Hello and welcome to my website! I am an Assistant Professor of Philosophy at the University of Massachusetts Lowell and the 2017-19 Rice Family Fellow in Bioethics and Humanities at The Hastings Center.
My work centers on the relationship between bodies, values, and society, and their effects on wellbeing. I am especially concerned with the meaning of disability and the issue of ableism, and how philosophical inquiry into each might improve the lives of people with disabilities and the justness of social institutions ranging from medicine to politics. Towards this aim and working to bring reflective and empirical studies together, my research revolves around five key areas:
- Ableism in the History of Ideas
- Epistemic Injustice in Healthcare
- Philosophy of Disability (Continental and Analytic)
- Phenomenology and Medicine
- ELSI (Ethical, Legal, and Social Implications) Research in Genomics
Accordingly, the majority of my scholarship occurs at the intersection of bioethics, philosophy of disability and disability studies, 19th-20th century American and European philosophy (esp. phenomenology), and applied epistemology. I also draw heavily from feminist philosophy (esp. care ethics), philosophy of medicine, and medical humanities.

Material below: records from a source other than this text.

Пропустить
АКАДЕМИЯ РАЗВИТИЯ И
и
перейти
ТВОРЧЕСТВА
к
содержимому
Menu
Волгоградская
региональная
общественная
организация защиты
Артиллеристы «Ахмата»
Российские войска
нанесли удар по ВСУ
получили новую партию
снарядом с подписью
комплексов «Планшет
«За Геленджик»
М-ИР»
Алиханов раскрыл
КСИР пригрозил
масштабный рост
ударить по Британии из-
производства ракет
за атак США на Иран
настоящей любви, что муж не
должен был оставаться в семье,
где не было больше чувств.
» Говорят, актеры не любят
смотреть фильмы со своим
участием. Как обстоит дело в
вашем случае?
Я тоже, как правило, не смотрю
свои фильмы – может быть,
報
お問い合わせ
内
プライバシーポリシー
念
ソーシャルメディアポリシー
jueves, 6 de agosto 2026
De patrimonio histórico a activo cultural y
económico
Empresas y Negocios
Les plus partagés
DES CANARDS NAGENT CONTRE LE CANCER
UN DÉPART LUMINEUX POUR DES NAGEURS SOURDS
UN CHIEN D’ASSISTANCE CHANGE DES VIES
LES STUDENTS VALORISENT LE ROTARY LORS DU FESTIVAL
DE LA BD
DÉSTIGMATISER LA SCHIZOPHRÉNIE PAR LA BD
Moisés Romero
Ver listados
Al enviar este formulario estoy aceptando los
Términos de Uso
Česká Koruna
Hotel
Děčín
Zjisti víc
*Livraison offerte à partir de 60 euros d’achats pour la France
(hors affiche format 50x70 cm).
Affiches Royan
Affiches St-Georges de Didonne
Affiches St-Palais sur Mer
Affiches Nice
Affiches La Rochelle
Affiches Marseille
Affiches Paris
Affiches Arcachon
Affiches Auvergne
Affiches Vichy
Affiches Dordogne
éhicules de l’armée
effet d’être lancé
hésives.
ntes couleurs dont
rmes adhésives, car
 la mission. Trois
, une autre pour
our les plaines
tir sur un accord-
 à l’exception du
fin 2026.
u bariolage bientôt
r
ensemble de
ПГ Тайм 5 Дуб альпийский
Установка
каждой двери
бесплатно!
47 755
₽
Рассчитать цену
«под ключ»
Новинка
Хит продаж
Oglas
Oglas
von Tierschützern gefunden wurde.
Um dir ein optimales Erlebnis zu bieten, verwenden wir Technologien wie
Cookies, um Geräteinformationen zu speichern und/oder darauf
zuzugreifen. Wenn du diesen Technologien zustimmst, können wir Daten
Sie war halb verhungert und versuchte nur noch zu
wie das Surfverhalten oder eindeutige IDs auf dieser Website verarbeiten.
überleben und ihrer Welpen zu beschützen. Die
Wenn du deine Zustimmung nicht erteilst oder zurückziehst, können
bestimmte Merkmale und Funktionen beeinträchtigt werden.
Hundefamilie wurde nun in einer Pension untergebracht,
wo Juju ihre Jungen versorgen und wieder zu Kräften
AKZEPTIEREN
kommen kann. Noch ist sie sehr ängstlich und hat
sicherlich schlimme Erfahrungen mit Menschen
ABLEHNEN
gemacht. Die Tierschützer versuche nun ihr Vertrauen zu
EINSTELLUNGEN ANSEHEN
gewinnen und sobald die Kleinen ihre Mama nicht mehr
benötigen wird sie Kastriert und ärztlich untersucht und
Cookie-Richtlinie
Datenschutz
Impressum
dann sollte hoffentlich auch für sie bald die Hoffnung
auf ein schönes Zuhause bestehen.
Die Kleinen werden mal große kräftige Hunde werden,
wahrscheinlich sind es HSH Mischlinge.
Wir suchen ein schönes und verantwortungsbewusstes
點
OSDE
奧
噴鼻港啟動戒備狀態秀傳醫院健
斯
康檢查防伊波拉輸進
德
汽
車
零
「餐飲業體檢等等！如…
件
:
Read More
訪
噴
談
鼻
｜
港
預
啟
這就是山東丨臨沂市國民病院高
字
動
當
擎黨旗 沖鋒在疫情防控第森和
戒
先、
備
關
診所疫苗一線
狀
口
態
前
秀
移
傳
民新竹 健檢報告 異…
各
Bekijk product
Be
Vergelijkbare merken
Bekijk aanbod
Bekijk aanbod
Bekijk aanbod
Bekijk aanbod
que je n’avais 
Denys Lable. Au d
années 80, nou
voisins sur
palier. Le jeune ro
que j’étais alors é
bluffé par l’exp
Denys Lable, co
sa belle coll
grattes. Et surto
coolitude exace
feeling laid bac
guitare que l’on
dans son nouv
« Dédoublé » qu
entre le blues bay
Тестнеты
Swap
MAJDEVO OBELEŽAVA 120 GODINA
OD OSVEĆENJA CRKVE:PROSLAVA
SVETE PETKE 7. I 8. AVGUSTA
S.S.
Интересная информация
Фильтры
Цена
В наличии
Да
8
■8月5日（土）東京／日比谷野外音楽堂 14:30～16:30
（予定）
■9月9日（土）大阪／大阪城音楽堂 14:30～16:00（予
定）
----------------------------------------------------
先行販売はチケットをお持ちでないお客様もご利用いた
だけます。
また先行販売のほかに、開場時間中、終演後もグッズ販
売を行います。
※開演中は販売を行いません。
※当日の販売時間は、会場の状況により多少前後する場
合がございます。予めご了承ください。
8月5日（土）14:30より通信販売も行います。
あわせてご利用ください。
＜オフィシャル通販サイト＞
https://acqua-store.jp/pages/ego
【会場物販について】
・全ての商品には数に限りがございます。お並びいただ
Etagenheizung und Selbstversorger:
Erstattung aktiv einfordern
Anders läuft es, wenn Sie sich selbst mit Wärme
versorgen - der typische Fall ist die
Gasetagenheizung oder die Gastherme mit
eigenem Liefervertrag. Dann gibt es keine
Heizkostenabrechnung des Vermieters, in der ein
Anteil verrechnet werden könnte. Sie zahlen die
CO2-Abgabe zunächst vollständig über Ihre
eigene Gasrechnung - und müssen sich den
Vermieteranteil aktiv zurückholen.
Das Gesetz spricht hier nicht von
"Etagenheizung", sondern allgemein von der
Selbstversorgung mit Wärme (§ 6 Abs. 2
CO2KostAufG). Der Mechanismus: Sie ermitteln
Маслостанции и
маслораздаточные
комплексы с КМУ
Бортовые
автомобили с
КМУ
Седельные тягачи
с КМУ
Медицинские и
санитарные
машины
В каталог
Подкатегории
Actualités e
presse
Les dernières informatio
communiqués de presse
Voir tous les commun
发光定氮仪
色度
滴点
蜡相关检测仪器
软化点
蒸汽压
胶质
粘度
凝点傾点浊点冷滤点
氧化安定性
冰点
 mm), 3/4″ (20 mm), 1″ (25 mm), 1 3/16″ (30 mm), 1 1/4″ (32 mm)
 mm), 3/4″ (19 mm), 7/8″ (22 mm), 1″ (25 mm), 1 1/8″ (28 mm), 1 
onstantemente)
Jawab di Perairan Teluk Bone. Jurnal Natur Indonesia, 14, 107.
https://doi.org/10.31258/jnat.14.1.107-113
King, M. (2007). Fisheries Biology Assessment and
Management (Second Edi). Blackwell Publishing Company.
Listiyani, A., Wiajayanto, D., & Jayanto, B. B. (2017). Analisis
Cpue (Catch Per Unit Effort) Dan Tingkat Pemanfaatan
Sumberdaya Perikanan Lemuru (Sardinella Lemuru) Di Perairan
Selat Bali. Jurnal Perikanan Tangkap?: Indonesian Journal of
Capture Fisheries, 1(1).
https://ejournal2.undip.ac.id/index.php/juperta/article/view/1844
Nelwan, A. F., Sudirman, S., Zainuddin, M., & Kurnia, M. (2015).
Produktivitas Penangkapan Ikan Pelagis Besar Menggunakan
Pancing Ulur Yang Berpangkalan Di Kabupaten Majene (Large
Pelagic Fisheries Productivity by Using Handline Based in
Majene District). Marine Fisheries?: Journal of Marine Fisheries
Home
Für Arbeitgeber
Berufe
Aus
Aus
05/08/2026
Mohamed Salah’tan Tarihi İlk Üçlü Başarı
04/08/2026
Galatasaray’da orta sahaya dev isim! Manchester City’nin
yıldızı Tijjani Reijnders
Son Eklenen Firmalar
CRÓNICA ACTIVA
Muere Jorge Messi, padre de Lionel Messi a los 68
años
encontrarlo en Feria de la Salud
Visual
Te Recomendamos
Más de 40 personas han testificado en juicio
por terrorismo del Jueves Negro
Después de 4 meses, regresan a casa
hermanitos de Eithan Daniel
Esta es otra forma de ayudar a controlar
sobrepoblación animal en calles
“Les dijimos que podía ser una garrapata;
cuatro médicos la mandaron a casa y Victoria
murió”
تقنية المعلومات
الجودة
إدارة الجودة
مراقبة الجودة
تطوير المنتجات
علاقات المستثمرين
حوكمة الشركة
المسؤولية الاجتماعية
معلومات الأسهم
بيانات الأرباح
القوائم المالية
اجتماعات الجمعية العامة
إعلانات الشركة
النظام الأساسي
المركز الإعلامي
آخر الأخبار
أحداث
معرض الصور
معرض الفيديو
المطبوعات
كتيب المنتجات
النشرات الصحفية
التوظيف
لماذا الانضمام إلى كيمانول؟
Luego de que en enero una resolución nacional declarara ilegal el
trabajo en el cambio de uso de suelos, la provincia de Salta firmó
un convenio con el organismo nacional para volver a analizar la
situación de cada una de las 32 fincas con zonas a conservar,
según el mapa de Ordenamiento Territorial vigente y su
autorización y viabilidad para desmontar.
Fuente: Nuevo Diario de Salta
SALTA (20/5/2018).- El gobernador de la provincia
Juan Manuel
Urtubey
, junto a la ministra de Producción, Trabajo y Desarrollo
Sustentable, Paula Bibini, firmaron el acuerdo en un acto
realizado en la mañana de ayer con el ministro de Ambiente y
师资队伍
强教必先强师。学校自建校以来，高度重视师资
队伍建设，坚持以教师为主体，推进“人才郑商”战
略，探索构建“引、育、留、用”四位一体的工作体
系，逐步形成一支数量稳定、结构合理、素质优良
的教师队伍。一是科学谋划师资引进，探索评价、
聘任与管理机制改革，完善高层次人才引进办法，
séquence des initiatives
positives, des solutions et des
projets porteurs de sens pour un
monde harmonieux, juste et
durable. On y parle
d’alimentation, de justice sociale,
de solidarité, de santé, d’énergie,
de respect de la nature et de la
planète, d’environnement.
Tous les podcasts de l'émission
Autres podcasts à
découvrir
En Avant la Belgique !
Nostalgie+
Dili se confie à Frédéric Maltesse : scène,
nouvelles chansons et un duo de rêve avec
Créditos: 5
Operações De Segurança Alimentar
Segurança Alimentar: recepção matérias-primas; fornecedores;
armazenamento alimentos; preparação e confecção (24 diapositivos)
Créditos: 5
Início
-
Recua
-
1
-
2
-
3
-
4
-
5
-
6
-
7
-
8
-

I am the author of Ethics After Ableism: Disability, Pain, and the History of Morality, forthcoming with The University of Minnesota Press in 2019. With Christine Wieseler, I am co-editor of The Disability Bioethics Reader, currently under proposal review with Routledge. It will be the first general introduction to bioethics through the lens of critical disability studies and philosophy of disability. I am also co-editor, with Erik Parens, of a special issue of The Hastings Center Report on “The Gift and Weight of Genomic Knowledge: In Search of the Good Biocitizen,” forthcoming in winter 2019 and based upon a co-organized conference held on that theme at Brooklyn Law School in late 2018. In addition to a series of articles, my current research is developing into a new book, Justice and the Future of Health. Other ongoing projects include studies on the intersection of hermeneutic phenomenology and narrative medicine, epistemic injustice and ableism, care ethics and the “duty to know,” the history of modern medicine and bioethics, disability-related ELSI research in genomics, and the role of epistemologies of ignorance in healthcare delivery.
Articles and commentaries of mine have appeared in the American Journal of Bioethics, AJOB Neuroscience, Hypatia: A Journal of Feminist Philosophy, The Hastings Center Report, AMA Journal of Ethics, Chiasmi International, The Review of Communication, and Philosophy, Ethics, and Humanities in Medicine. Book chapters of mine have or will soon appear in volumes including The Handbook of Genetic Counseling, Applying Nonideal Theory to Bioethics, 50 Concepts for a Critical Phenomenology, Philosophy of Disability: New Perspectives, Disability and American Philosophies, UnMuted: Conversations on Prejudice, Oppression, and Social Justice, and Disability in American Life. My public philosophy has been featured in TIME, HuffPost, AEON, and Tedx.
I received my PhD and MA in Philosophy from Emory University and my BA in Philosophy as well as Religious Studies from the Robert D. Clark Honors College at the University of Oregon. My doctoral research was supported by fellowships from Emory University, the Andrew W. Mellon Foundation, and the Howard Hughes Medical Institute.